What this task involves >> Reproduce every line of the items below with no changes at all.

[Stored items from a collection]
::::::

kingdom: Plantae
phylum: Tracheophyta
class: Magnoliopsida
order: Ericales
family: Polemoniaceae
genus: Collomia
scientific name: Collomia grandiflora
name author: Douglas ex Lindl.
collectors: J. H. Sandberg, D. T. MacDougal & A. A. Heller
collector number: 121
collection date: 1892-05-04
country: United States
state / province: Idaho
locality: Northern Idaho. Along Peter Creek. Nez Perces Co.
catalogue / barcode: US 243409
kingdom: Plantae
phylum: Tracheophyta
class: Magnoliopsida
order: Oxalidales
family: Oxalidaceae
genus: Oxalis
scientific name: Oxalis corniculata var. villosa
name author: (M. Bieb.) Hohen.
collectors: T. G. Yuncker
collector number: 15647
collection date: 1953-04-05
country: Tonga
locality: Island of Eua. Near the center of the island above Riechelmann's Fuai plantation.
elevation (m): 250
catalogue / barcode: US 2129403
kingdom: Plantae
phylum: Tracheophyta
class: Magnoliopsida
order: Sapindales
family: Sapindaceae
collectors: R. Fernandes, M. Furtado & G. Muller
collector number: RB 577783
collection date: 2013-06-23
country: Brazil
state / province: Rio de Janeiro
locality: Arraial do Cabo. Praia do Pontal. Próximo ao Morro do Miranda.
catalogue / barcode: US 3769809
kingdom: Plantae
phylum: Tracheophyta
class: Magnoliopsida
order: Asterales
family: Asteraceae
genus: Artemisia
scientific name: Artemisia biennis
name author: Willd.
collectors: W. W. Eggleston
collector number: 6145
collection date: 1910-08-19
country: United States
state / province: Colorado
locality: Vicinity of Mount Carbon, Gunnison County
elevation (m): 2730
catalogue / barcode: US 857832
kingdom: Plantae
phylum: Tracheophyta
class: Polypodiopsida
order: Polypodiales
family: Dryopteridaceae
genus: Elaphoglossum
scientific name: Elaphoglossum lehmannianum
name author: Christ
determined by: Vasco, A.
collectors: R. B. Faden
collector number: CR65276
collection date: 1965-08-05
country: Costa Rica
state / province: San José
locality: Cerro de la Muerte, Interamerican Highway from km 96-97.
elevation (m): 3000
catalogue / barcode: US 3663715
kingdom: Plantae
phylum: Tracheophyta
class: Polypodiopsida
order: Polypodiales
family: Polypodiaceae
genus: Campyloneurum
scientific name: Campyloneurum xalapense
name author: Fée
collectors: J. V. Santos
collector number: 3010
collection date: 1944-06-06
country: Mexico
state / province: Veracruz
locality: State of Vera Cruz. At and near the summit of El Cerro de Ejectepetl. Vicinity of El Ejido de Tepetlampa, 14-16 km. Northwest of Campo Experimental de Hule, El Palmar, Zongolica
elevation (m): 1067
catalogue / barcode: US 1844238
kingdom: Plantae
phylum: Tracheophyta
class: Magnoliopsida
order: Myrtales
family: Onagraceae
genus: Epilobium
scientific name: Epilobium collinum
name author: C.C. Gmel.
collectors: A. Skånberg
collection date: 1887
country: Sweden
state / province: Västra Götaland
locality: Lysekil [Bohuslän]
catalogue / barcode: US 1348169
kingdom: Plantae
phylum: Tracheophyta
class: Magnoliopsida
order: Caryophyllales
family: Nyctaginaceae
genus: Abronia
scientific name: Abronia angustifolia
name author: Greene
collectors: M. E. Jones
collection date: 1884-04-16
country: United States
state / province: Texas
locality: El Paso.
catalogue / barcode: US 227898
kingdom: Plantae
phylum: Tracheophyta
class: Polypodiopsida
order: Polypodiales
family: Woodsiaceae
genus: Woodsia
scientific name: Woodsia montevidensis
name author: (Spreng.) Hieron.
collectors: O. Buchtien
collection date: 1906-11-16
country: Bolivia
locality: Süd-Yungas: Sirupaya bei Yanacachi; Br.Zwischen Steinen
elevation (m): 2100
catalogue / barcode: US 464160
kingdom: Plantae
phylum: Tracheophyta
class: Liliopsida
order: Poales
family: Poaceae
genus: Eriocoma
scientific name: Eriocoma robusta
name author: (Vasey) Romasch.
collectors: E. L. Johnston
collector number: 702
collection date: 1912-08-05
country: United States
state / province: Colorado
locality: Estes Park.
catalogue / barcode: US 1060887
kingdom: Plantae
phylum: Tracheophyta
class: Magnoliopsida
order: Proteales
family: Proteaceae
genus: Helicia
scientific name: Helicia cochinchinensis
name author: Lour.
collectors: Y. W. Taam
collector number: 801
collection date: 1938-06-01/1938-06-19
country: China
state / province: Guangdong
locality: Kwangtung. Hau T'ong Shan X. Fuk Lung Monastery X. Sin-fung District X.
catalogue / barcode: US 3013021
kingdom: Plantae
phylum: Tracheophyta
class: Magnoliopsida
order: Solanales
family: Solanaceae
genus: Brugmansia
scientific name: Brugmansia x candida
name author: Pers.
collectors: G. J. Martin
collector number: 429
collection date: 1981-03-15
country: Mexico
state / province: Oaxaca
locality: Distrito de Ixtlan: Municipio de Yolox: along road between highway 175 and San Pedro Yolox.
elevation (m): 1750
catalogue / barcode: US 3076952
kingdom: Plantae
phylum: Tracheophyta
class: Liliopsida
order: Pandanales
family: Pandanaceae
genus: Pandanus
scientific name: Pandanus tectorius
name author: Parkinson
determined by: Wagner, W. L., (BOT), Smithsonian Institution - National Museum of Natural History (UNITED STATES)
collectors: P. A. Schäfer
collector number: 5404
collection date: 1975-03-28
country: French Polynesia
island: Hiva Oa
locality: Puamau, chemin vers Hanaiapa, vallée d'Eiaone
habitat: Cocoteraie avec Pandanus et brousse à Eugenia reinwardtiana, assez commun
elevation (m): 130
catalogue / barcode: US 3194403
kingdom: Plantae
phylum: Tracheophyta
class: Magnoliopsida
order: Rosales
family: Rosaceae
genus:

::::::

The output >>
kingdom: Plantae
phylum: Tracheophyta
class: Magnoliopsida
order: Ericales
family: Polemoniaceae
genus: Collomia
scientific name: Collomia grandiflora
name author: Douglas ex Lindl.
collectors: J. H. Sandberg, D. T. MacDougal & A. A. Heller
collector number: 121
collection date: 1892-05-04
country: United States
state / province: Idaho
locality: Northern Idaho. Along Peter Creek. Nez Perces Co.
catalogue / barcode: US 243409
kingdom: Plantae
phylum: Tracheophyta
class: Magnoliopsida
order: Oxalidales
family: Oxalidaceae
genus: Oxalis
scientific name: Oxalis corniculata var. villosa
name author: (M. Bieb.) Hohen.
collectors: T. G. Yuncker
collector number: 15647
collection date: 1953-04-05
country: Tonga
locality: Island of Eua. Near the center of the island above Riechelmann's Fuai plantation.
elevation (m): 250
catalogue / barcode: US 2129403
kingdom: Plantae
phylum: Tracheophyta
class: Magnoliopsida
order: Sapindales
family: Sapindaceae
collectors: R. Fernandes, M. Furtado & G. Muller
collector number: RB 577783
collection date: 2013-06-23
country: Brazil
state / province: Rio de Janeiro
locality: Arraial do Cabo. Praia do Pontal. Próximo ao Morro do Miranda.
catalogue / barcode: US 3769809
kingdom: Plantae
phylum: Tracheophyta
class: Magnoliopsida
order: Asterales
family: Asteraceae
genus: Artemisia
scientific name: Artemisia biennis
name author: Willd.
collectors: W. W. Eggleston
collector number: 6145
collection date: 1910-08-19
country: United States
state / province: Colorado
locality: Vicinity of Mount Carbon, Gunnison County
elevation (m): 2730
catalogue / barcode: US 857832
kingdom: Plantae
phylum: Tracheophyta
class: Polypodiopsida
order: Polypodiales
family: Dryopteridaceae
genus: Elaphoglossum
scientific name: Elaphoglossum lehmannianum
name author: Christ
determined by: Vasco, A.
collectors: R. B. Faden
collector number: CR65276
collection date: 1965-08-05
country: Costa Rica
state / province: San José
locality: Cerro de la Muerte, Interamerican Highway from km 96-97.
elevation (m): 3000
catalogue / barcode: US 3663715
kingdom: Plantae
phylum: Tracheophyta
class: Polypodiopsida
order: Polypodiales
family: Polypodiaceae
genus: Campyloneurum
scientific name: Campyloneurum xalapense
name author: Fée
collectors: J. V. Santos
collector number: 3010
collection date: 1944-06-06
country: Mexico
state / province: Veracruz
locality: State of Vera Cruz. At and near the summit of El Cerro de Ejectepetl. Vicinity of El Ejido de Tepetlampa, 14-16 km. Northwest of Campo Experimental de Hule, El Palmar, Zongolica
elevation (m): 1067
catalogue / barcode: US 1844238
kingdom: Plantae
phylum: Tracheophyta
class: Magnoliopsida
order: Myrtales
family: Onagraceae
genus: Epilobium
scientific name: Epilobium collinum
name author: C.C. Gmel.
collectors: A. Skånberg
collection date: 1887
country: Sweden
state / province: Västra Götaland
locality: Lysekil [Bohuslän]
catalogue / barcode: US 1348169
kingdom: Plantae
phylum: Tracheophyta
class: Magnoliopsida
order: Caryophyllales
family: Nyctaginaceae
genus: Abronia
scientific name: Abronia angustifolia
name author: Greene
collectors: M. E. Jones
collection date: 1884-04-16
country: United States
state / province: Texas
locality: El Paso.
catalogue / barcode: US 227898
kingdom: Plantae
phylum: Tracheophyta
class: Polypodiopsida
order: Polypodiales
family: Woodsiaceae
genus: Woodsia
scientific name: Woodsia montevidensis
name author: (Spreng.) Hieron.
collectors: O. Buchtien
collection date: 1906-11-16
country: Bolivia
locality: Süd-Yungas: Sirupaya bei Yanacachi; Br.Zwischen Steinen
elevation (m): 2100
catalogue / barcode: US 464160
kingdom: Plantae
phylum: Tracheophyta
class: Liliopsida
order: Poales
family: Poaceae
genus: Eriocoma
scientific name: Eriocoma robusta
name author: (Vasey) Romasch.
collectors: E. L. Johnston
collector number: 702
collection date: 1912-08-05
country: United States
state / province: Colorado
locality: Estes Park.
catalogue / barcode: US 1060887
kingdom: Plantae
phylum: Tracheophyta
class: Magnoliopsida
order: Proteales
family: Proteaceae
genus: Helicia
scientific name: Helicia cochinchinensis
name author: Lour.
collectors: Y. W. Taam
collector number: 801
collection date: 1938-06-01/1938-06-19
country: China
state / province: Guangdong
locality: Kwangtung. Hau T'ong Shan X. Fuk Lung Monastery X. Sin-fung District X.
catalogue / barcode: US 3013021
kingdom: Plantae
phylum: Tracheophyta
class: Magnoliopsida
order: Solanales
family: Solanaceae
genus: Brugmansia
scientific name: Brugmansia x candida
name author: Pers.
collectors: G. J. Martin
collector number: 429
collection date: 1981-03-15
country: Mexico
state / province: Oaxaca
locality: Distrito de Ixtlan: Municipio de Yolox: along road between highway 175 and San Pedro Yolox.
elevation (m): 1750
catalogue / barcode: US 3076952
kingdom: Plantae
phylum: Tracheophyta
class: Liliopsida
order: Pandanales
family: Pandanaceae
genus: Pandanus
scientific name: Pandanus tectorius
name author: Parkinson
determined by: Wagner, W. L., (BOT), Smithsonian Institution - National Museum of Natural History (UNITED STATES)
collectors: P. A. Schäfer
collector number: 5404
collection date: 1975-03-28
country: French Polynesia
island: Hiva Oa
locality: Puamau, chemin vers Hanaiapa, vallée d'Eiaone
habitat: Cocoteraie avec Pandanus et brousse à Eugenia reinwardtiana, assez commun
elevation (m): 130
catalogue / barcode: US 3194403
kingdom: Plantae
phylum: Tracheophyta
class: Magnoliopsida
order: Rosales
family: Rosaceae
genus:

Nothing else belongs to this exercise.